245 Background: Abiraterone (Abi), a potent inhibitor of 17α-hydroxylase/17,20-lyase (CYP17A1), is a standard treatment for men with metastatic CRPC. Abi is converted to D4A by 3β-hydroxysteroid dehydrogenase (3βHSD). D4A inhibits CYP17A1, 3βHSD, and steroid-5α-reductase (SRD5A) and has direct androgen receptor antagonist activity, which together make it a more potent agent than Abi in xenograft models. It is not known if conversion to D4A in patients (pts) correlates with response or resistance to Abi. Methods: Blood was collected (single time point on Abi) from CRPC pts who started Abi during 2011-2015. Abi and D4A were extracted from serum and analyzed by mass spectrometry. The purpose of this ongoing study is to assess the potential correlation between D4A and response to treatment. Results: 32 patients with CRPC had blood collected. 4 pts (12.5%) received ketoconazole and 6 (18.8%) chemotherapy prior to Abi.

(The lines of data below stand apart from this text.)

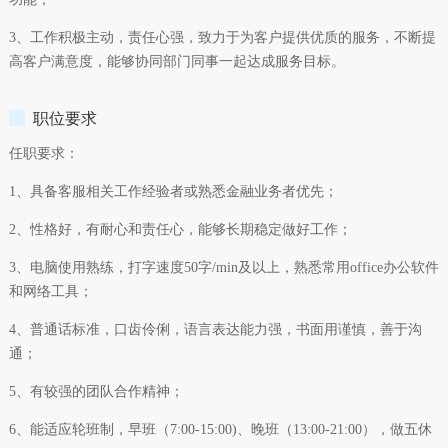
3、工作积极主动，责任心强，致力于为客户提供优质的服务，不断提
高客户满意度，能够协同部门同事一起达成服务目标。
职位要求
任职要求：
1、具备客服相关工作经验者或熟悉金融业务者优先；
2、性格好，有耐心和责任心，能够长期稳定做好工作；
3、电脑使用熟练，打字速度50字/min及以上，熟悉常用office办公软件
和网络工具；
4、普通话标准，口齿伶俐，语言表达能力强，书面用谨慎，善于沟
通；
5、有较强的团队合作精神；
6、能适应轮班制，早班（7:00-15:00)、晚班（13:00-21:00），做五休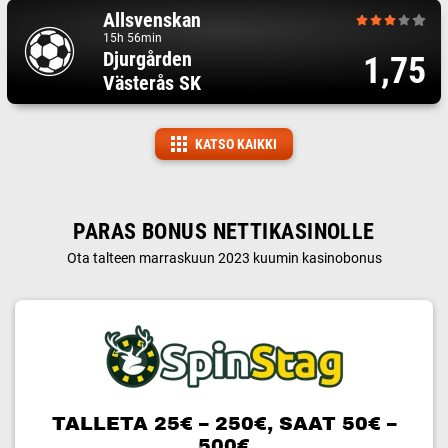
Allsvenskan
15h 56min
Djurgården
1,75
Västerås SK
KATSO KAIKKI
PARAS BONUS NETTIKASINOLLE
Ota talteen marraskuun 2023 kuumin kasinobonus
TALLETA 25€ – 250€, SAAT 50€ –
500€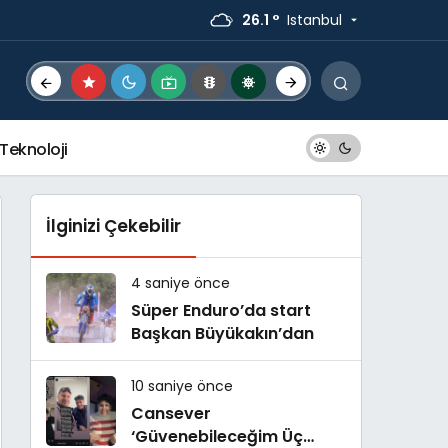
26.1 °
Istanbul
Teknoloji
İlginizi Çekebilir
4 saniye önce
Süper Enduro’da start
Başkan Büyükakın’dan
10 saniye önce
Cansever
‘Güvenebileceğim Üç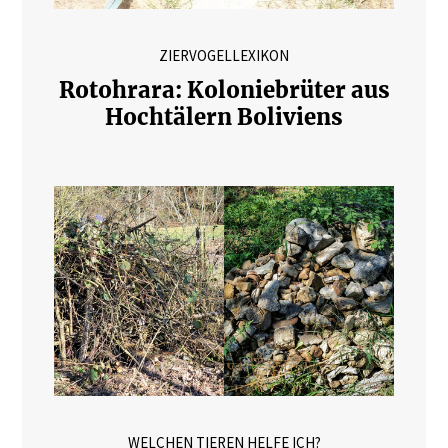
ZIERVOGELLEXIKON
Rotohrara: Koloniebrüter aus
Hochtälern Boliviens
WELCHEN TIEREN HELFE ICH?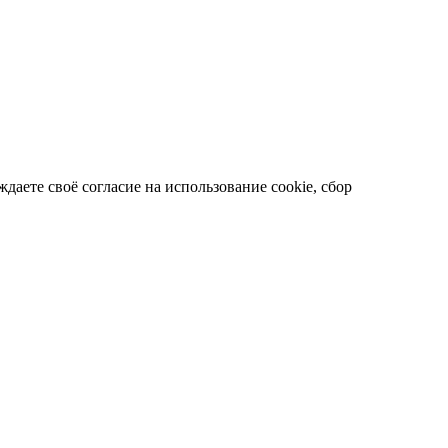
даете своё согласие на использование cookie, сбор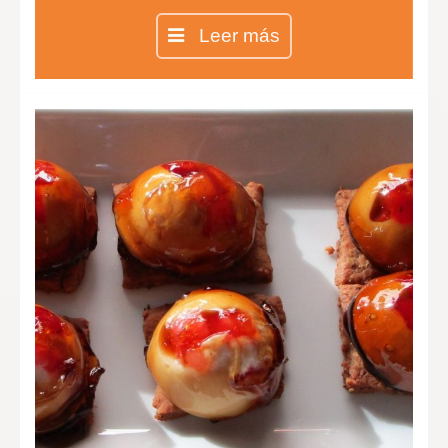
Calamares rellenos de verdura y
Leer más
marisco.
Esferas de yogurt con fresa y con
una suave membrana de módena.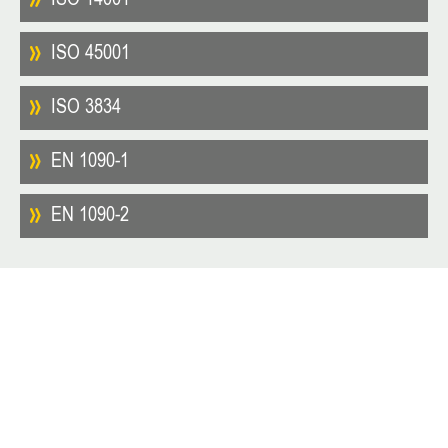
ISO 14001
ISO 45001
ISO 3834
EN 1090-1
EN 1090-2
特殊应用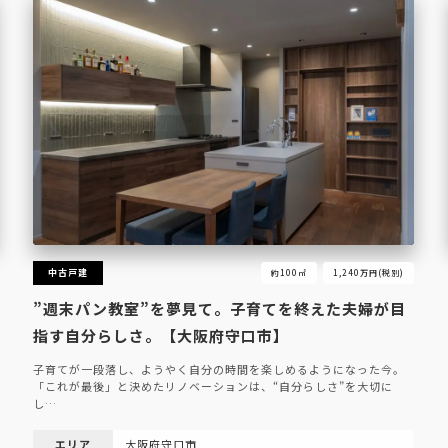
中古戸建
約100㎡
1,240万円(税別)
”週末パン教室”を夢見て。子育てを終えた夫婦が目
指す自分らしさ。【大阪府守口市】
子育てが一段落し、ようやく自分の時間を楽しめるようになった今。
「これが最後」と決めたリノベーションは、“自分らしさ”を大切に
し…
エリア
大阪府守口市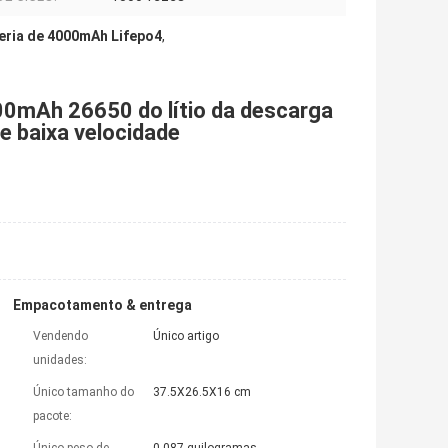
teria de 4000mAh Lifepo4
,
000mAh 26650 do lítio da descarga
de baixa velocidade
Empacotamento & entrega
Vendendo
Único artigo
unidades:
Único tamanho do
37.5X26.5X16 cm
pacote: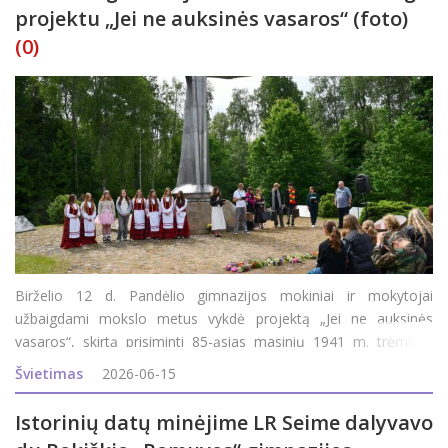
projektu „Jei ne auksinės vasaros“ (foto)
(0)
Birželio 12 d. Pandėlio gimnazijos mokiniai ir mokytojai
užbaigdami mokslo metus vykdė projektą „Jei ne auksinės
vasaros“, skirtą prisiminti 85-ąsias masinių 1941 m. trėmimų
metines. Į renginį atvyko A. Smetonos šaulių 5-osios rinktinės
Švietimas
2026-06-15
501 kuopos jaunieji šauliai su vadova
Istorinių datų minėjime LR Seime dalyvavo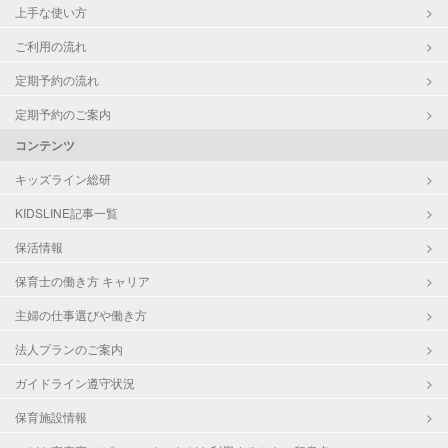
上手な使い方
ご利用の流れ
定期予約の流れ
定期予約のご案内
コンテンツ
キッズライン総研
KIDSLINE記事一覧
保活情報
保育士の働き方 キャリア
主婦の仕事選びや働き方
法人プランのご案内
ガイドライン遵守状況
保育施設情報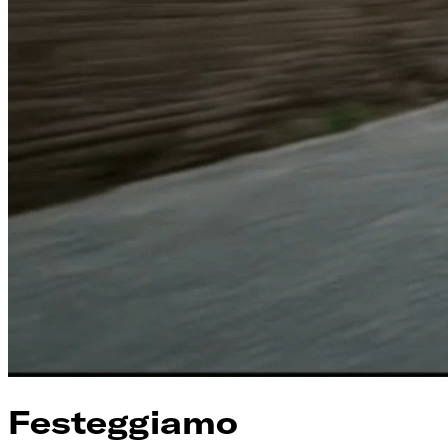
Festeggiamo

Median pre-Abi prostate-specific antigen (PSA) was 14.3 ng/ml (0.6-646.1). Median time from initiation of androgen deprivation therapy (ADT) to CRPC was 34.3 months (m) (6-129.6) and median time from CRPC to Abi initiation was 4.8 m (0-14.9). PSA decline > 50% (PSA50) on Abi was seen in 68% (12/31) and 73% (19/26) of pts at 3 and 6 m, respectively. Treatment with Abi was ongoing in 23/32 pts (74%), and discontinued in 8 pts (26%) due to disease progression (no follow up data on 1 pt) with median duration of Abi treatment 14.6 m (2.9-44.4 m) at last follow up. As the absolute concentration of detected levels of Abi and D4A varied significantly among pts, the percentage of the total extracted metabolites was used to assess correlation with response. Abi and D4A comprised 94.3% (73.8-97.4%) and 5.7% (2.6-26.2%), respectively, of total levels. Conclusions: Abi absorption and metabolism significantly vary among pts. Most of these pts had prolonged duration of response to Abi (74% ongoing treatment and median treatment duration 13.3 m in 8 pts that came off treatment). Longer follow up, accrual of pts with shorter duration of response, and sampling at multiple time points on Abi and at progression is ongoing to further evaluate the impact of D4A on treatment response.